__Data provided__
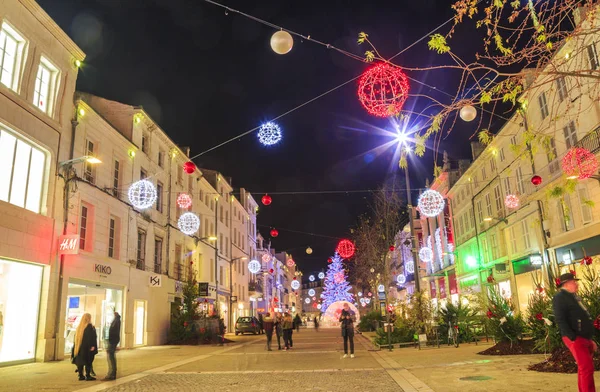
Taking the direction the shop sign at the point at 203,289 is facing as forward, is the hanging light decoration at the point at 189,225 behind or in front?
in front

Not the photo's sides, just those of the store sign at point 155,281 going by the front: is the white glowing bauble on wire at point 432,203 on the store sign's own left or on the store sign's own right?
on the store sign's own left

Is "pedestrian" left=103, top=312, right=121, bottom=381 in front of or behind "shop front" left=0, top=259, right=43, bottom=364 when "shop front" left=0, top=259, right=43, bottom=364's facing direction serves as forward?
in front

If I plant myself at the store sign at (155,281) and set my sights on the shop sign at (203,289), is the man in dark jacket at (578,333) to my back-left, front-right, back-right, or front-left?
back-right

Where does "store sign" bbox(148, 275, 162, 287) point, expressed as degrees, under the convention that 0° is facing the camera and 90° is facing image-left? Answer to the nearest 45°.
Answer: approximately 0°

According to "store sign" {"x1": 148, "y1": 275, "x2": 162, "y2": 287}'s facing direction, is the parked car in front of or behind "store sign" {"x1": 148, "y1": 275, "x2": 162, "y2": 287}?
behind

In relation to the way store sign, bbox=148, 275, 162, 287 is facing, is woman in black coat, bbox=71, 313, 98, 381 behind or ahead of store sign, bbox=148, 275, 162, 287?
ahead

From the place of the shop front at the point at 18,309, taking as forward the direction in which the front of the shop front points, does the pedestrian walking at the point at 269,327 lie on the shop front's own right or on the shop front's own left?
on the shop front's own left

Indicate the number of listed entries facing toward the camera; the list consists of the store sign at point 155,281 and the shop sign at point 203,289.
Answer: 2

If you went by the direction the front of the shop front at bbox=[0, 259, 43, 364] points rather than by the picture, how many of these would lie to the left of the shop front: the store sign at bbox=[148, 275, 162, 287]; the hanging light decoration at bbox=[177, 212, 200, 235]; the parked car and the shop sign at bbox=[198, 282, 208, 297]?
4

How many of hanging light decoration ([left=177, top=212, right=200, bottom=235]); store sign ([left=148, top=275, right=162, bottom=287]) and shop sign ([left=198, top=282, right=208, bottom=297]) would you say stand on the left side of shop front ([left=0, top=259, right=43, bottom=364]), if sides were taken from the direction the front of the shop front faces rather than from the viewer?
3
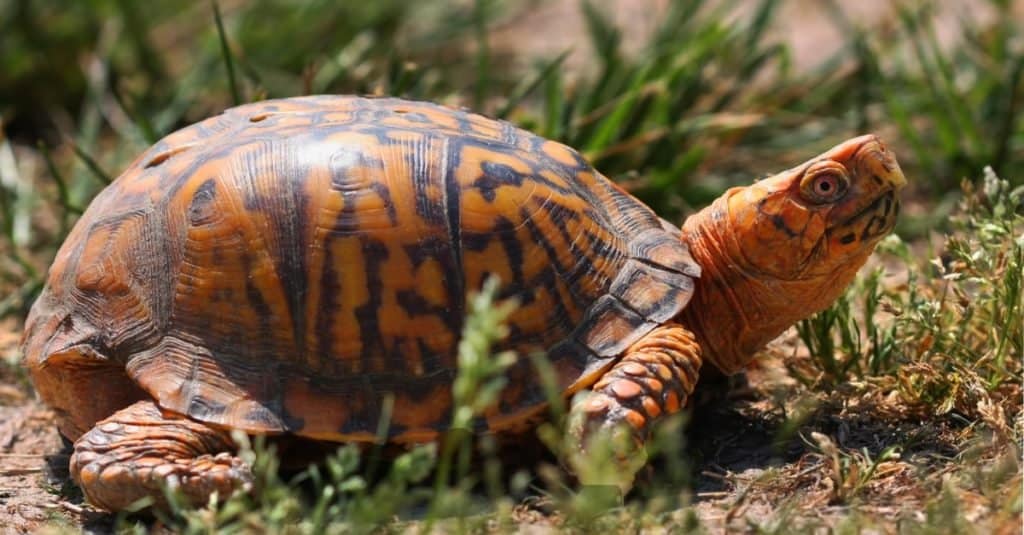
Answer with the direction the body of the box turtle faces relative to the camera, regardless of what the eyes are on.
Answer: to the viewer's right

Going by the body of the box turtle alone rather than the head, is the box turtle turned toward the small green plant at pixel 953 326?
yes
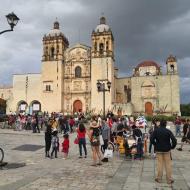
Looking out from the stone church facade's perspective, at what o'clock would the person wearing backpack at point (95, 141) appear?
The person wearing backpack is roughly at 12 o'clock from the stone church facade.

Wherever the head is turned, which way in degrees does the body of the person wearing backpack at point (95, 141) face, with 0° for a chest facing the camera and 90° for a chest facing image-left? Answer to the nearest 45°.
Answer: approximately 135°

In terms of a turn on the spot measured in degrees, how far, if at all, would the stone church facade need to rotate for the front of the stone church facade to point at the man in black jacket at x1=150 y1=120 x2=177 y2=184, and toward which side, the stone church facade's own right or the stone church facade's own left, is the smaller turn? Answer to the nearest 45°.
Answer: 0° — it already faces them

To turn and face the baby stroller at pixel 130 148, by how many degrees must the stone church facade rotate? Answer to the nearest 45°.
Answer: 0° — it already faces it

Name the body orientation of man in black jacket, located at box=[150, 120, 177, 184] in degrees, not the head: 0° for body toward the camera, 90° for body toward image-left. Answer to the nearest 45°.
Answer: approximately 180°

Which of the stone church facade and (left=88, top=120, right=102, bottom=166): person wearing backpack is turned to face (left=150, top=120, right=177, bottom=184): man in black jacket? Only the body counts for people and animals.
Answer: the stone church facade

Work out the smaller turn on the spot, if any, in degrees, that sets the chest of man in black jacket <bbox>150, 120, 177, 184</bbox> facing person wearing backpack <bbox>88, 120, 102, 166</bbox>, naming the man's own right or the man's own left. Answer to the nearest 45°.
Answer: approximately 45° to the man's own left

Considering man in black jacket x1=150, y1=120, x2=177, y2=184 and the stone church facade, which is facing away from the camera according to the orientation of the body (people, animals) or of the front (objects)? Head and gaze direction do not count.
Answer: the man in black jacket

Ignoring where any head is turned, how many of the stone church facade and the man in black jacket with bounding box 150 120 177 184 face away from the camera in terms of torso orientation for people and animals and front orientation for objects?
1

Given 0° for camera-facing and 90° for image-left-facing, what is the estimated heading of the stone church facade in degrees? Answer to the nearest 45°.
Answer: approximately 0°

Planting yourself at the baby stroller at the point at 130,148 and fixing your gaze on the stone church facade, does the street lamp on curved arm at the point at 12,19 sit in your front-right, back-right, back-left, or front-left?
back-left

__Activity__
Give back the material word for word, leaving out its pictures.

__Expected output__
Taking the direction the shop sign at the point at 203,289 is facing as forward, is the hanging light decoration at the point at 189,225 behind or in front?
in front

Not the photo's sides, just those of the store sign at point 155,281 going by the front: is the white glowing bauble on wire at point 432,203 on the store sign's own left or on the store sign's own right?
on the store sign's own left

Is "pedestrian" left=103, top=312, right=121, bottom=381 in front of or behind "shop front" left=0, top=259, right=43, bottom=364 when "shop front" left=0, top=259, right=43, bottom=364's facing direction serves as forward?
in front

If I plant myself at the store sign at (155,281) and set my sights on the shop sign at (203,289), is the man in dark jacket at (578,333) to my back-left, front-right, back-right, or front-left?
back-right

Where does "store sign" bbox(148, 275, 162, 287) point, expressed as degrees, under the convention that 0° is facing the camera and 90° is facing image-left? Answer to the nearest 45°.
Answer: approximately 0°

According to "store sign" {"x1": 148, "y1": 275, "x2": 162, "y2": 287}'s facing direction, is the parked car in front of or behind "store sign" {"x1": 148, "y1": 275, "x2": 162, "y2": 287}?
behind

In relation to the way store sign, bbox=148, 275, 162, 287 is facing, is woman in black coat, bbox=71, 313, 98, 381 behind or ahead of store sign, bbox=148, 275, 162, 287?
ahead

From the place of the shop front at the point at 18,309, taking as forward the direction in which the front of the shop front points, does the pedestrian walking at the point at 269,327 lie on the shop front's own right or on the shop front's own left?
on the shop front's own left

Indicate the number of listed entries facing toward the camera; the list consists of the store sign at point 155,281 and the shop sign at point 203,289.
Answer: 2

If you went by the direction the front of the shop front at bbox=[0, 259, 43, 364] points rather than by the picture, how many of these would lie to the left of the shop front: the store sign at bbox=[148, 275, 162, 287]; the hanging light decoration at bbox=[177, 212, 200, 235]; the parked car and the shop sign at bbox=[198, 282, 208, 297]?
4

How many of hanging light decoration ([left=177, top=212, right=200, bottom=235]); store sign ([left=148, top=275, right=162, bottom=287]) and shop sign ([left=198, top=282, right=208, bottom=297]) would you say stand on the left side of shop front ([left=0, top=259, right=43, bottom=364]), if sides were taken from the direction the front of the shop front faces rather than from the viewer?
3
Answer with the direction the body of the box turtle faces relative to the camera, regardless of what the eyes are on.
Answer: to the viewer's right

Going by the body of the box turtle alone rather than the head, is the box turtle turned toward the small green plant at pixel 953 326?
yes
Looking out from the stone church facade's perspective, at what o'clock would the person wearing backpack at point (95, 141) appear?
The person wearing backpack is roughly at 12 o'clock from the stone church facade.

Wherever the head is turned, which way in degrees does the body of the person wearing backpack at point (95, 141) face, with 0° for a chest facing the camera and 90° for a chest facing image-left? Answer to the nearest 45°.
Answer: approximately 135°

In terms of a turn on the spot measured in degrees, how far, if at all, would the stone church facade need to rotate for the front of the stone church facade to point at the man in black jacket at x1=150 y1=120 x2=177 y2=184, and toward which side, the stone church facade's own right or the stone church facade's own left, is the smaller turn? Answer to the nearest 45°.
Answer: 0° — it already faces them

To turn and face the baby stroller at pixel 130 148, by how many degrees must the stone church facade rotate? Answer to the nearest 45°.
Answer: 0° — it already faces it

Name the body orientation of man in black jacket, located at box=[150, 120, 177, 184] in degrees, not the head: 0° for body toward the camera, 90° for body toward image-left. Answer to the nearest 45°.
Answer: approximately 180°

Which of the stone church facade and (left=88, top=120, right=102, bottom=166): person wearing backpack is turned to face (left=150, top=120, right=177, bottom=184): man in black jacket? Only the body counts for people and animals.
Answer: the stone church facade

Work out the smaller turn on the spot, if any, in degrees, that sets the chest of man in black jacket <bbox>150, 120, 177, 184</bbox> facing person wearing backpack <bbox>88, 120, 102, 166</bbox>, naming the man's own right or the man's own left. Answer to the nearest 45°.
Answer: approximately 45° to the man's own left

Considering man in black jacket x1=150, y1=120, x2=177, y2=184 and the stone church facade, which is facing away from the camera according to the orientation of the body (people, animals) or of the front (objects)? Head and gaze direction do not count.
Answer: the man in black jacket

Ignoring where any head is turned, how many of the stone church facade and the man in black jacket with bounding box 150 120 177 184 face away from the camera in terms of torso orientation for people and animals and front orientation for objects?
1

Given 0° for camera-facing and 90° for image-left-facing, what is the estimated heading of the stone church facade in degrees? Answer to the nearest 45°.
Answer: approximately 0°

Planting yourself at the baby stroller at the point at 130,148 and fixing your gaze on the stone church facade, does the street lamp on curved arm at the point at 12,19 sit in your front-right, back-right, back-left, or front-left?
back-left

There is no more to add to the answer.